Research on Software Vulnerability Analysis Oriented Parallel Symbolic Execution

【作者】 曹琰

【导师】 王清贤;

【作者基本信息】 解放军信息工程大学 , 计算机应用技术, 2013, 博士

【摘要】 符号执行技术在软件脆弱性分析领域的应用已经取得了较大的发展,相比于传统的模糊测试,在测试数据生成和程序执行路径分析方面具有较大优势,提高了脆弱性分析的能力。但是由于软件执行路径数巨大,在有限的资源条件下逐条路径分析效率较低,测试覆盖率难以提高,成为符号执行发展的瓶颈。随着高性能硬件平台和新型计算模型的发展,并行符号执行技术逐渐成为国内外研究的热点。在提高软件安全并行测试效率方面,算法的并行度及漏洞挖掘方法成为研究的关键问题。本文从符号执行、约束求解及其并行化技术等方面,对软件脆弱性分析进行了研究,主要工作可概括如下:1、在静态符号执行方面,为了提高符号执行的并行度,提出了以路径簇为负载单位的并行执行方法。通过程序依赖分析,将与程序目标点具有共享控制依赖条件多路径按规则归约成路径簇,以路径簇链为单位进行并行测试的负载调度,在有效减少实际执行路径数目的同时提高执行分析的并行度。2、为了处理环境交互问题,提出了基于混合输入的环境交互方法。通过定义程序执行的一致性模型,系统化地分析了符号执行与实际执行的逼近问题;提出了符号执行与具体执行的转换方法及维护一致性的启发式策略。

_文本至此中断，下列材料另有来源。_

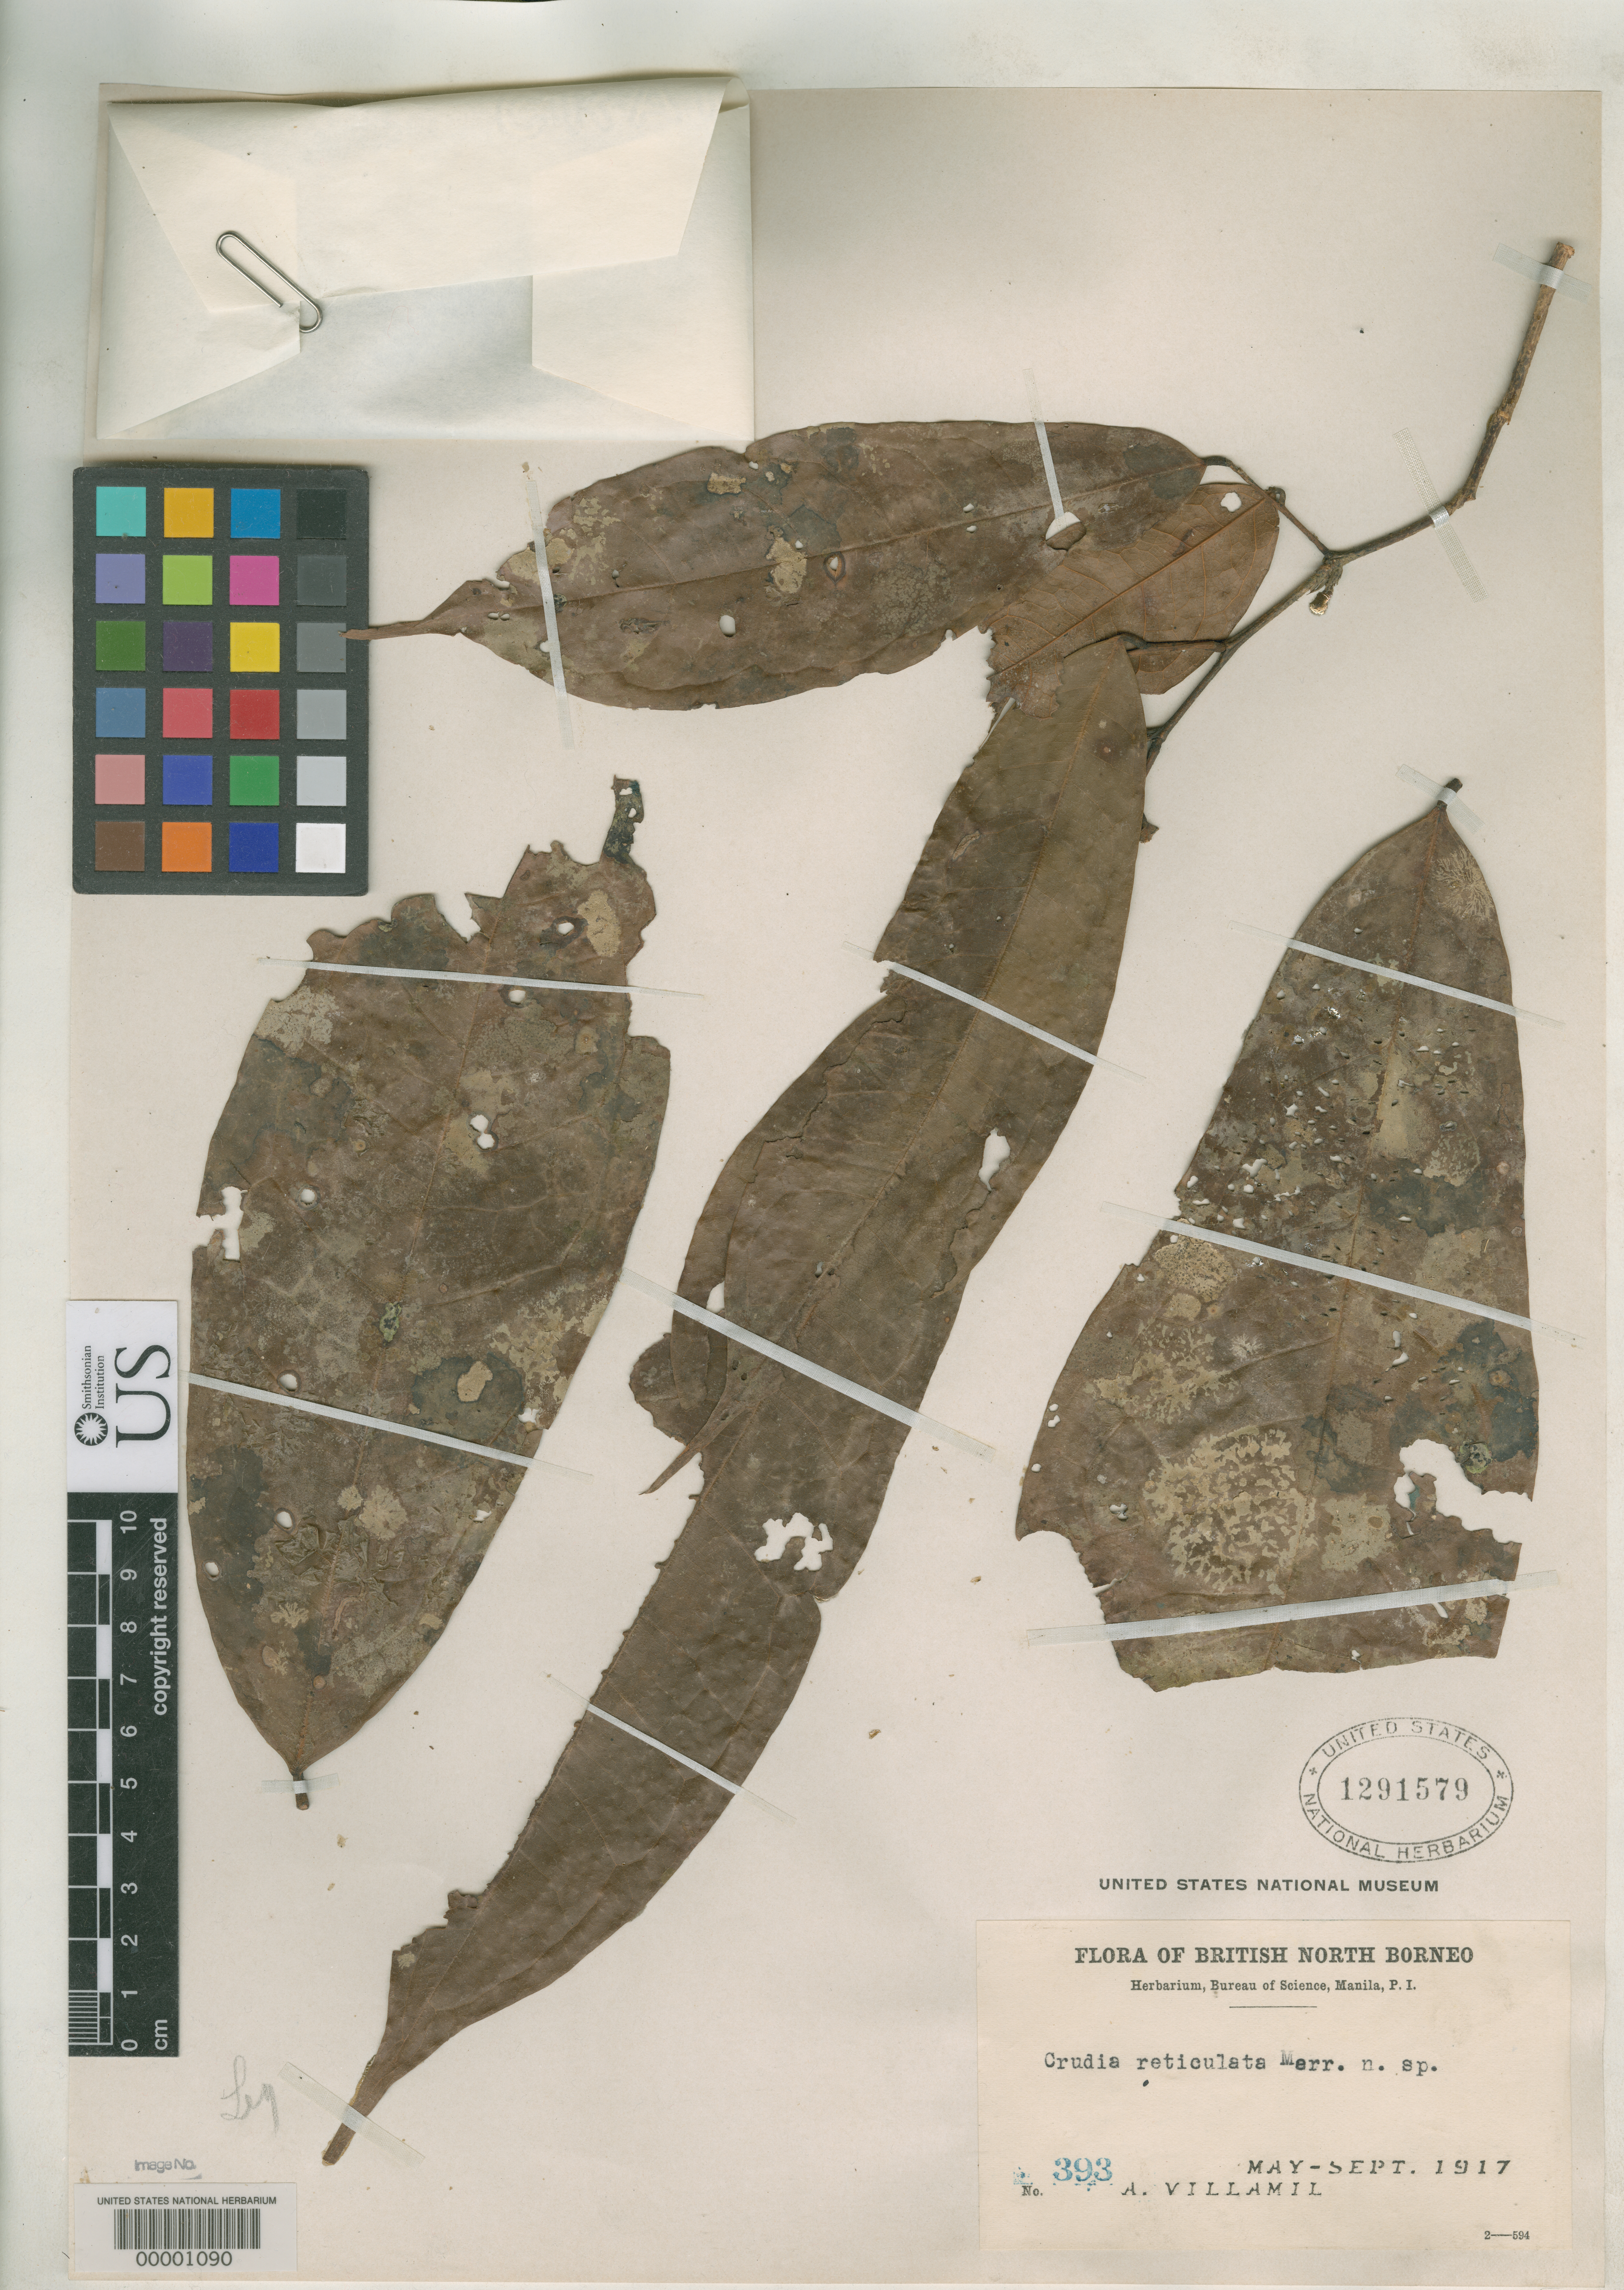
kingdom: Plantae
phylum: Tracheophyta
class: Magnoliopsida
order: Fabales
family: Fabaceae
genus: Crudia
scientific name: Crudia reticulata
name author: Merr.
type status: Isotype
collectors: A. Villamil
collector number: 393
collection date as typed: May 1917 to -- Sep 1917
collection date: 1917-05/1917-09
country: Malaysia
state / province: Sabah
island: Borneo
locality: British North Borneo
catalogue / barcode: US 1291579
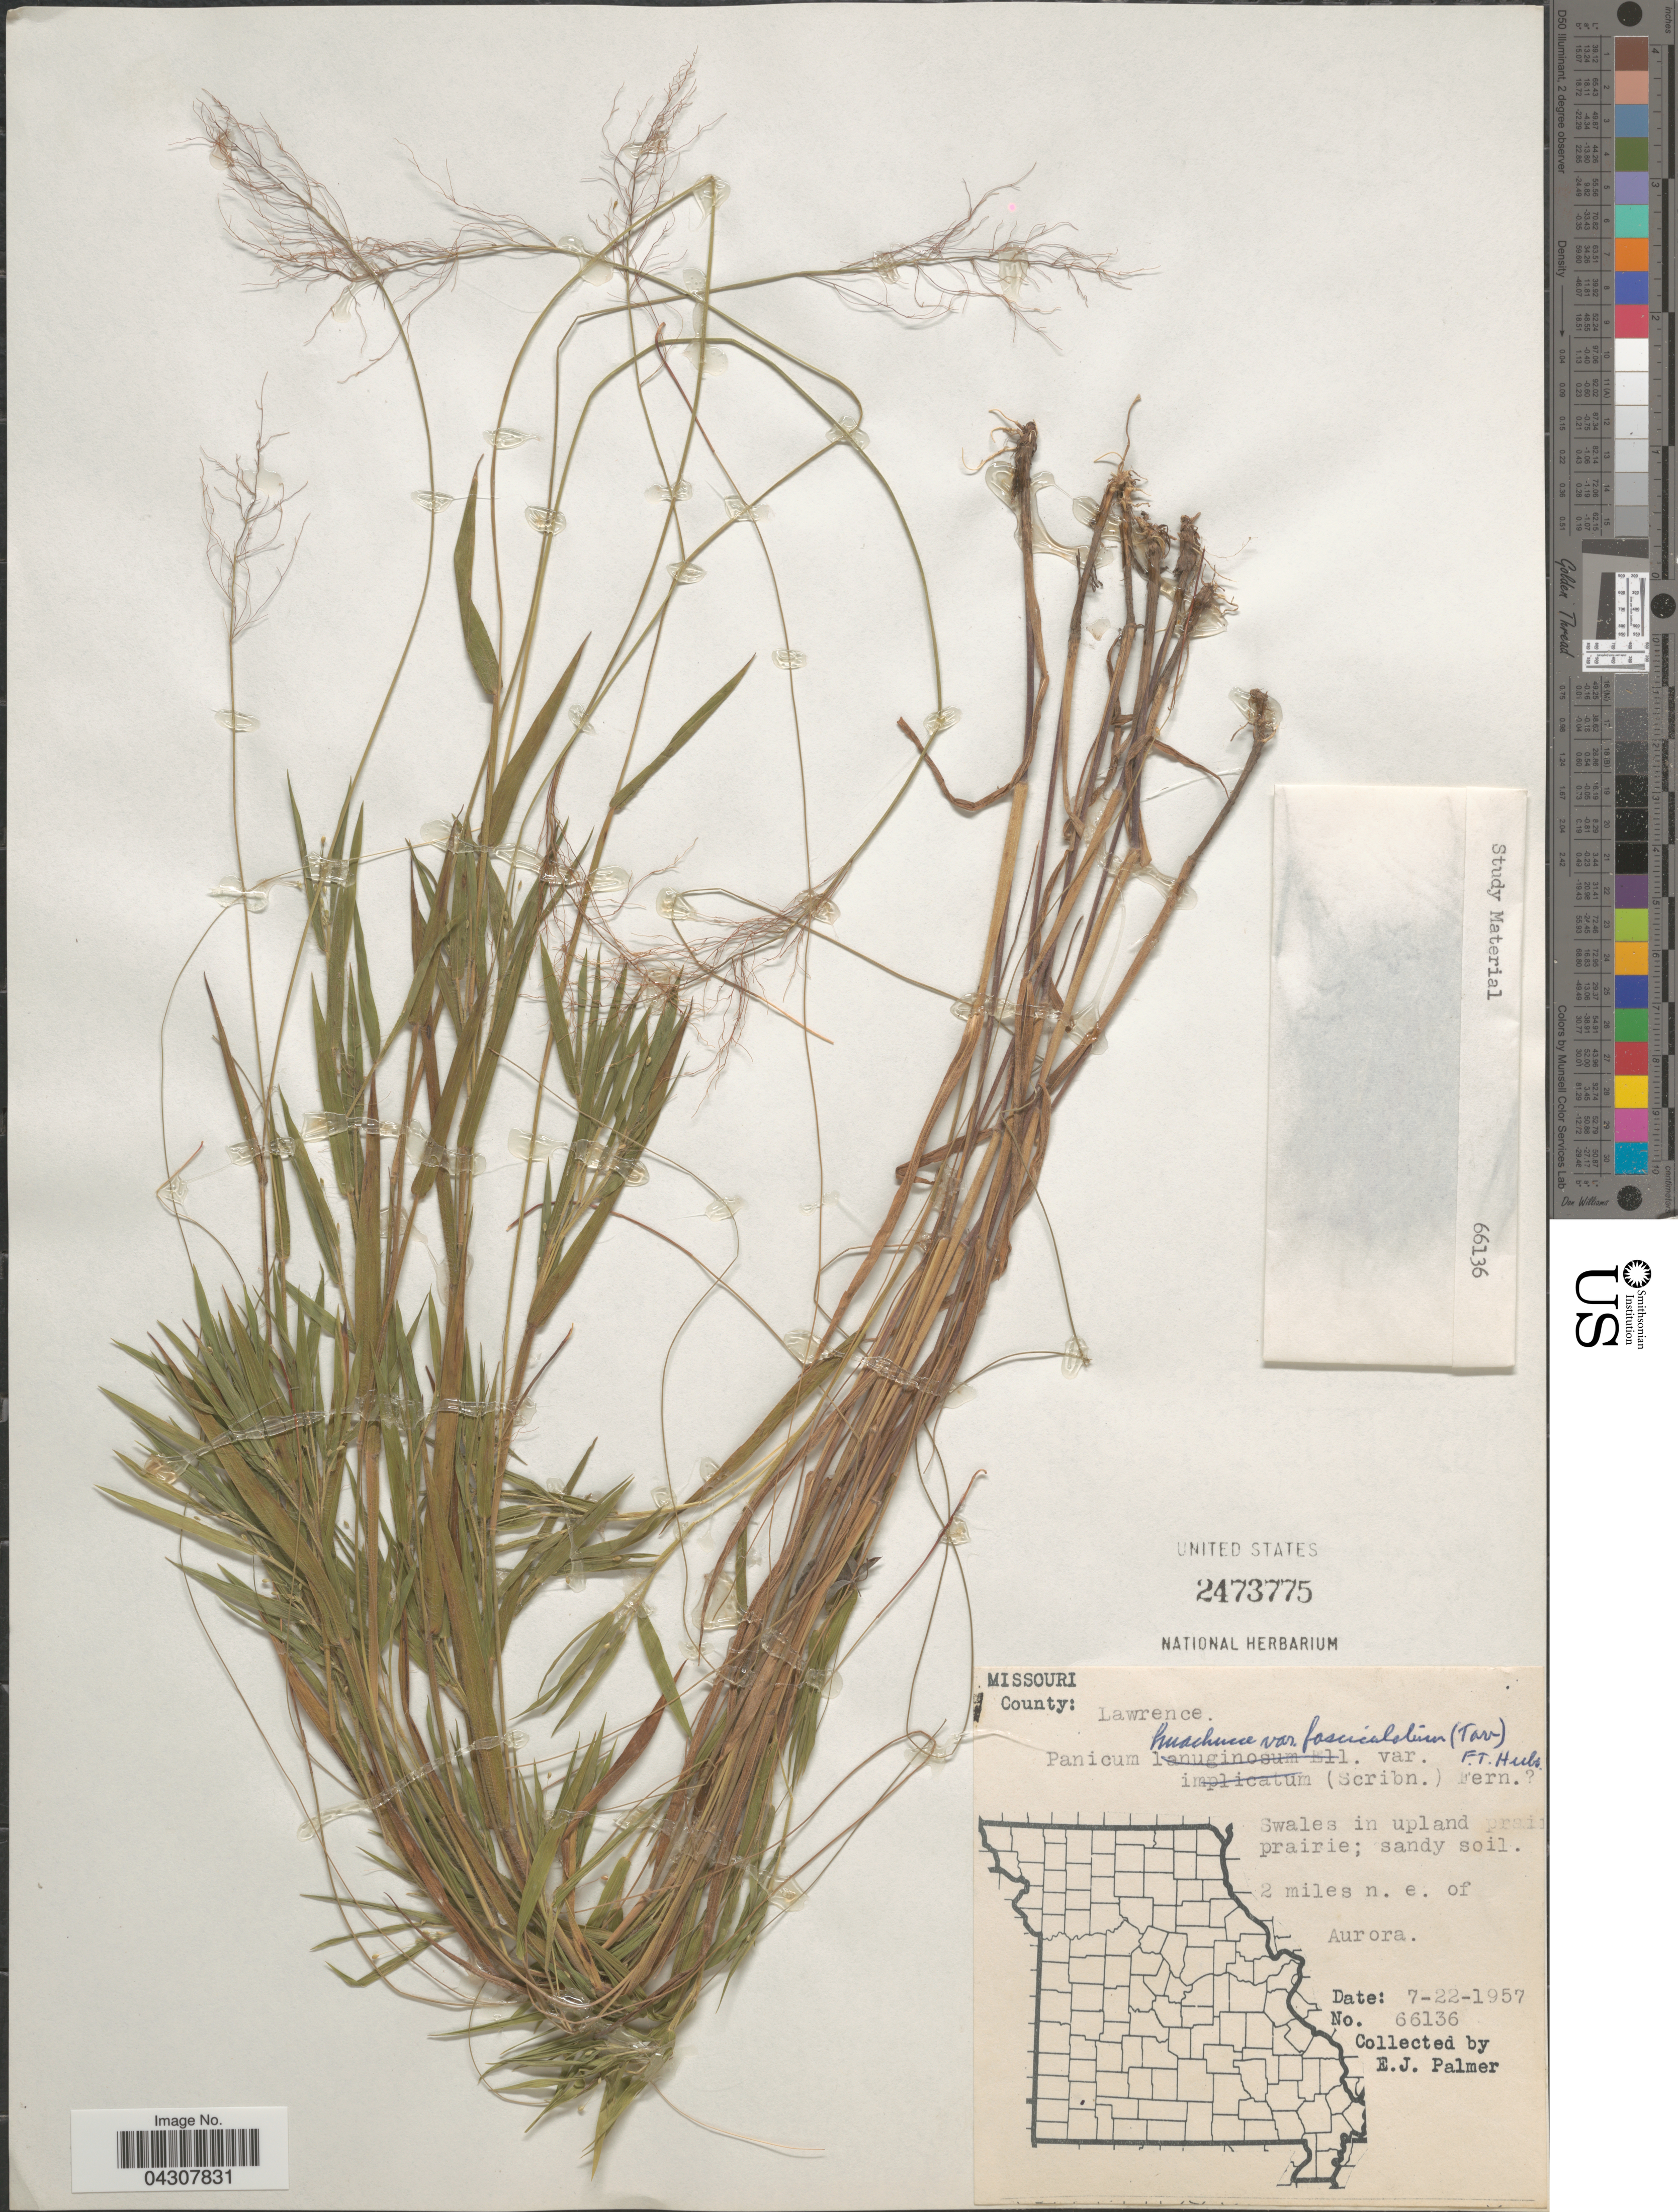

通过区分可求解约束和复杂约束条件,提出了具体值和符号值混合代入法化简复杂约束的路径求解算法。3、在动态符号执行方面,为了提高针对特定目标的测试覆盖率,提出了基于敏感点逼近的并行测试方法。该方法结合了动静态分析两方面的优势。利用静态分析技术,提出了基于调用链回溯的敏感点到程序执行路径的距离计算方法,能够为导向型测试提供依据;设计了基于动态符号执行的分布式测试模型,实现了“距离分析——路径求解——用例生成——实际测试”反复迭代的测试过程。以敏感点为导向、以符号执行技术为基础的测试方法,加强了测试的针对性。4、在约束求解方面,提出了基于集中式存储的全局约束并行相容模型,并将该技术与回溯搜索结合,实现了并行求解方法。该模型利用动态分配约束条件的方法解决负载均衡问题,通过对变量域的集中式管理,保证了冲突检测的及时性,利用变量域剪枝单调性的特点,实现了异步相容检查,提高多节点间相容检查的并行程度。在并行搜索方面,依赖对搜索空间划分与调度,与相容技术进行融合,进一步提高了约束求解的效率。5、将静态符号执行技术应用于软件补丁比对,实现基本块级的语义差异分析。在函数级利用基于图形同构的匹配方法,找到最大同构子图;在此基础上,利用静态符号执行技术对基本块的输入输出行为进行分析,判断其功能的相似性,借以进行语义的差异分析。通过对比实验验证了匹配结果准确率的提升。本文提出的相关模型和算法已在课题组研制的大规模分布式并行漏洞挖掘系统中得到应用。实验结果表明了相关技术的可行性和有效性,对于提高软件脆弱性分析的效率有着很好的帮助。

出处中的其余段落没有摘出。